The Erdoğan government has proven to be lenient and forgiving when it comes to punishing dangerous jihadists from al-Qaeda and ISIS. It kept delaying the implementation of many recommendations made by the Financial Action Task Force (FATF) to align Turkish laws and regulations with global rules for preventing the financing of terrorism and money laundering activities.
As a result, in October 2021, Turkey was placed under monitoring by global money-laundering watchdog FATF for shortcomings in combatting money laundering and terrorism financing. FATF’s listing of Turkey on its grey list of countries means the Erdoğan government has strategic deficiencies in combatting money laundering and terrorist financing.
A US Treasury report on programs to combat terrorist financing and activities to disrupt ISIS financing released on January 4, 2021 indicated that the terrorist group continues to rely on “logistical hubs” inside Turkey for its finances.

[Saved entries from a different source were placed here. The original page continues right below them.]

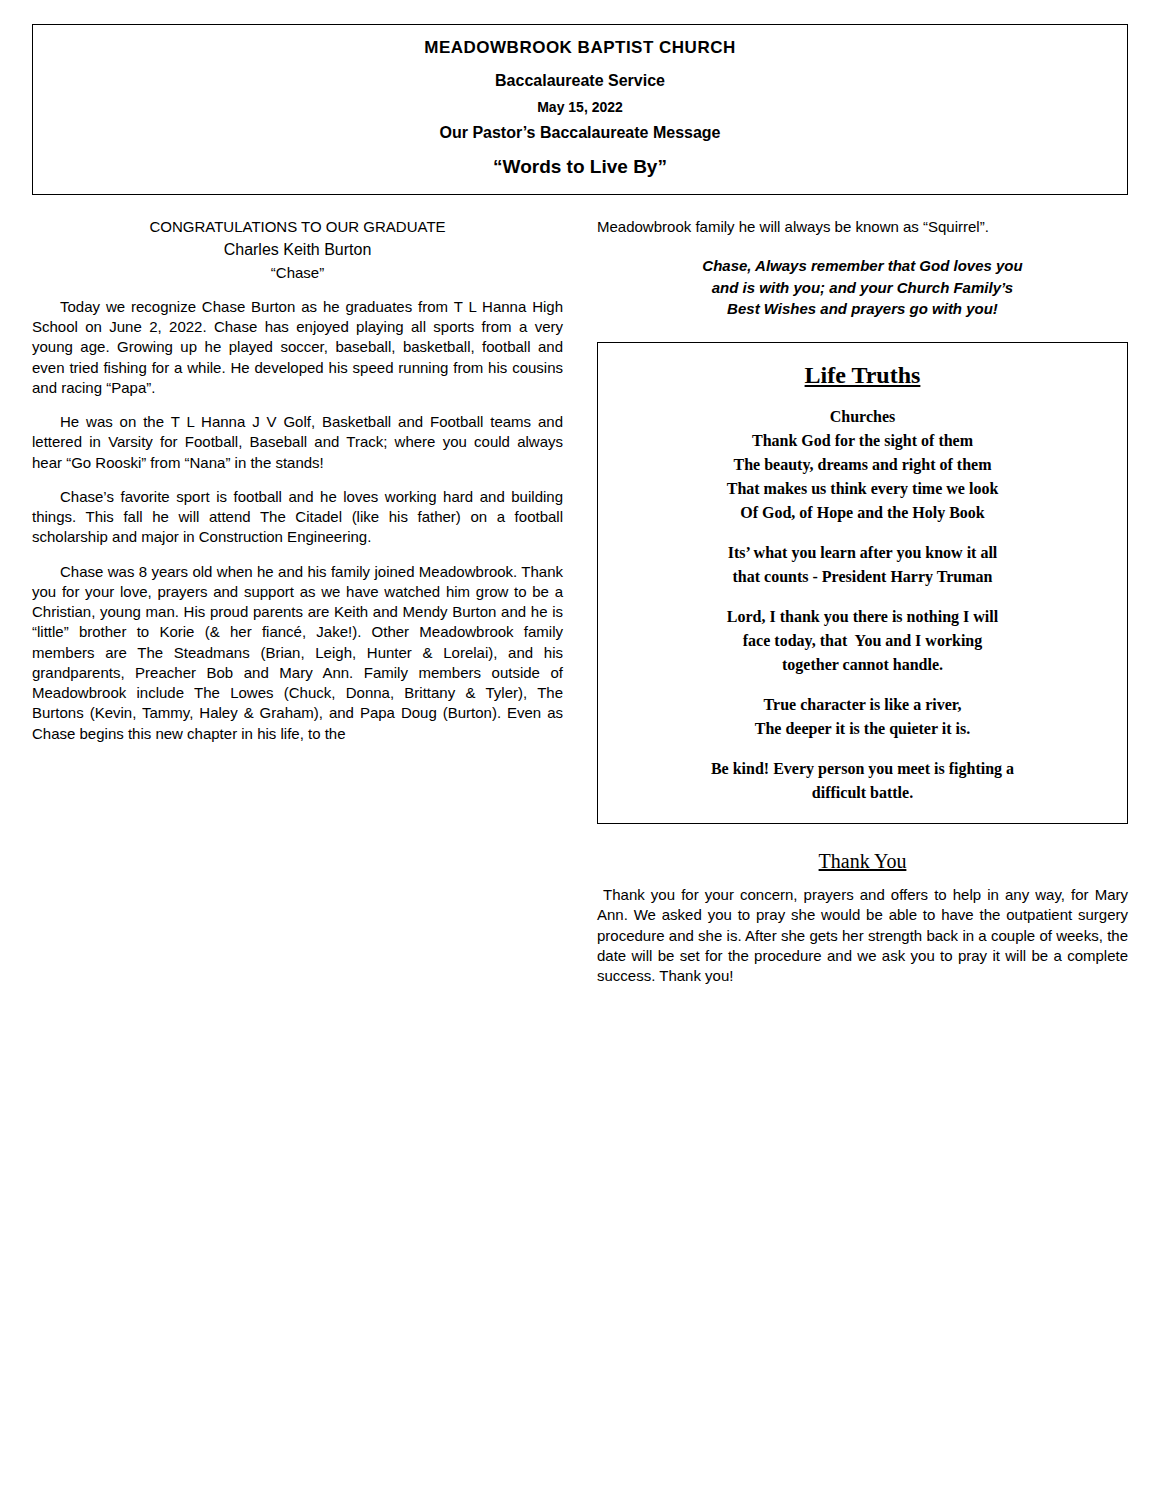Meadowbrook Baptist Church
Baccalaureate Service
May 15, 2022
Our Pastor’s Baccalaureate Message
“Words to Live By”
CONGRATULATIONS TO OUR GRADUATE Charles Keith Burton “Chase”
Today we recognize Chase Burton as he graduates from T L Hanna High School on June 2, 2022. Chase has enjoyed playing all sports from a very young age. Growing up he played soccer, baseball, basketball, football and even tried fishing for a while. He developed his speed running from his cousins and racing “Papa”.
He was on the T L Hanna J V Golf, Basketball and Football teams and lettered in Varsity for Football, Baseball and Track; where you could always hear “Go Rooski” from “Nana” in the stands!
Chase’s favorite sport is football and he loves working hard and building things. This fall he will attend The Citadel (like his father) on a football scholarship and major in Construction Engineering.
Chase was 8 years old when he and his family joined Meadowbrook. Thank you for your love, prayers and support as we have watched him grow to be a Christian, young man. His proud parents are Keith and Mendy Burton and he is “little” brother to Korie (& her fiancé, Jake!). Other Meadowbrook family members are The Steadmans (Brian, Leigh, Hunter & Lorelai), and his grandparents, Preacher Bob and Mary Ann. Family members outside of Meadowbrook include The Lowes (Chuck, Donna, Brittany & Tyler), The Burtons (Kevin, Tammy, Haley & Graham), and Papa Doug (Burton). Even as Chase begins this new chapter in his life, to the
Meadowbrook family he will always be known as “Squirrel”.
Chase, Always remember that God loves you
and is with you; and your Church Family’s
Best Wishes and prayers go with you!
Life Truths
Churches
Thank God for the sight of them
The beauty, dreams and right of them
That makes us think every time we look
Of God, of Hope and the Holy Book
Its’ what you learn after you know it all
that counts - President Harry Truman
Lord, I thank you there is nothing I will
face today, that You and I working
together cannot handle.
True character is like a river,
The deeper it is the quieter it is.
Be kind! Every person you meet is fighting a
difficult battle.
Thank You
Thank you for your concern, prayers and offers to help in any way, for Mary Ann. We asked you to pray she would be able to have the outpatient surgery procedure and she is. After she gets her strength back in a couple of weeks, the date will be set for the procedure and we ask you to pray it will be a complete success. Thank you!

“ISIS continued to use money services businesses, including hawalas, to move funds in and out of Iraq and Syria, often relying on logistical hubs in Turkey and in other financial centers,” the US Treasury report said.
In recent years many individuals and entities based in Turkey have been designated as financial facilitators for ISIS by the Department of the Treasury’s Office of Foreign Assets Control (OFAC). The designations confirmed a pattern in which ISIS has been using the financial system in Turkey to fund its network while the authorities shy away from clamping down on ISIS cells.
Turkey was also accused by UN investigators of being an important hub in raising funds for ISIS-affiliated groups across the region.